Current High Times CEO, Peter Horvath

When asked about this chaser Penick defensively informed CLR,” The offering circular supplement is the same every bit the offering statement, merely with a dissimilar cover page.
 The SECalways has the opportunity to review a document, make  comments and require the filing of an subpoena.  In this case, the SEC did not comment or inquire for an amendment.
Had a review commenced, the offering would not be qualified until such time as the review completed.”

High Times attorney Weiss likewise offered an explanation that they can’t file an subpoena to the original offering because the visitor doesn’t have 2019 financials audited yet. But why that inspect hasn’t happen isn’t clear given the visitor appears to accept money to buy other cannabis assets merely is unable become an inspect done.

Cannabis analyst Alan Brochstein of New Cannabis Ventures told Cannabis Police Study, the …

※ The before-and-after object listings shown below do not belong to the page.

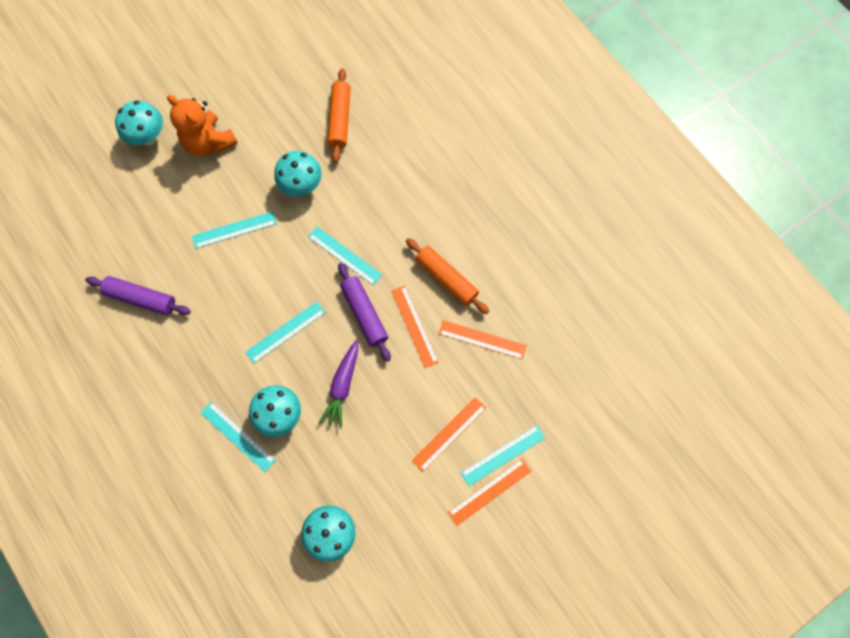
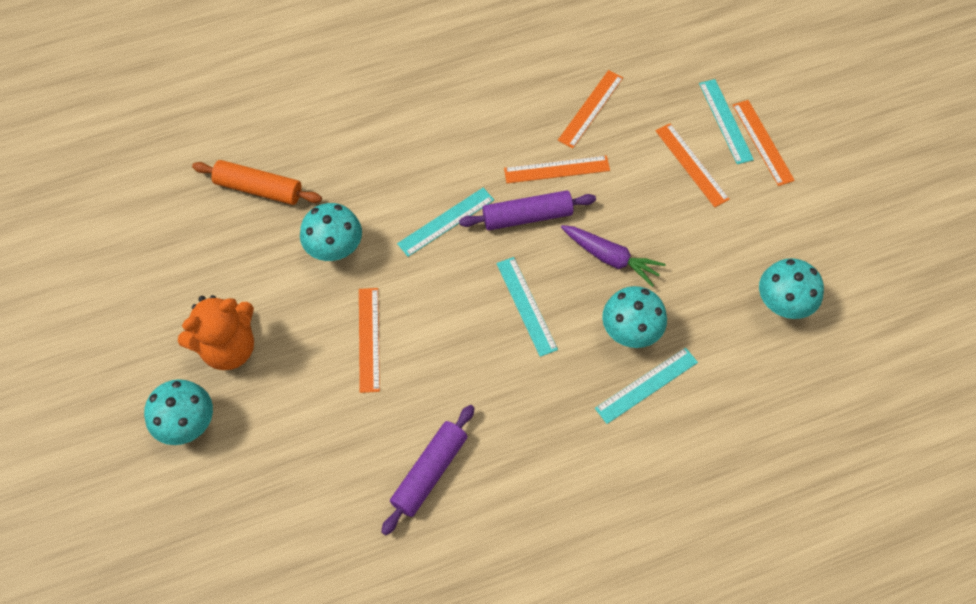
camera: 75 degrees left, 10 degrees down
(234, 230) = (369, 339): turquoise ruler -> orange ruler
(446, 279) = (508, 125): orange rolling pin -> none

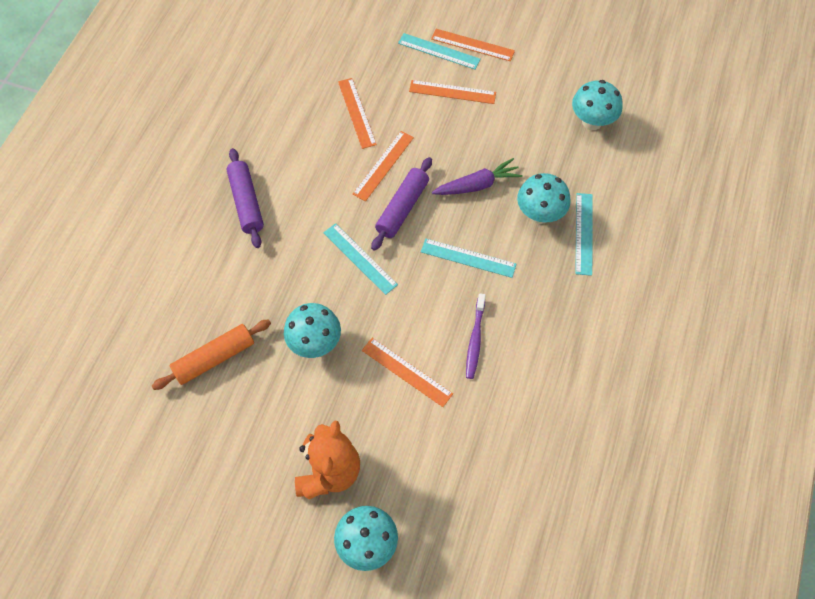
camera: 50 degrees left, 0 degrees up
(430, 472) = (540, 405): purple rolling pin -> purple rolling pin (246, 202)
(446, 222) = (360, 258): turquoise ruler -> turquoise ruler turned 45 degrees counterclockwise
(448, 371) = (475, 340): none -> purple toothbrush

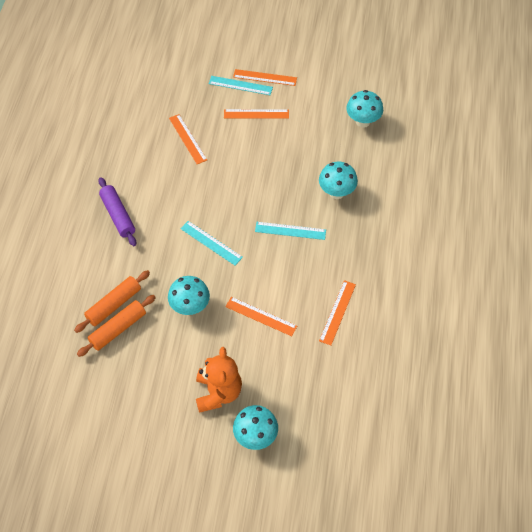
camera: 10 degrees left, 5 degrees down
(216, 324) = (113, 305): none -> orange rolling pin
(383, 165) = (215, 174): orange ruler -> orange ruler (337, 312)
(402, 208) = (235, 202): purple rolling pin -> none
(475, 340) = (306, 287): purple toothbrush -> none
(477, 185) = (287, 178): purple carrot -> none
(583, 233) = (370, 201): turquoise ruler -> none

“High Times extended Reg A offering is but a fleecing of main street investors.”

Attorney Weiss and Penick have repeatedly told Cannabis Constabulary Report they think High Times is in compliance with SEC rules and confirmed that they have had exact conversations with the SEC about High Times missing their annual report borderline.

Loftier Times hasn’t fabricated recent public announcements well-nigh how much they have actually raised through their mini-ipo. The last SEC filing from 2019 said as of April 30, 2019 the visitor had raised $15 one thousand thousand of their $50 one thousand thousand goal.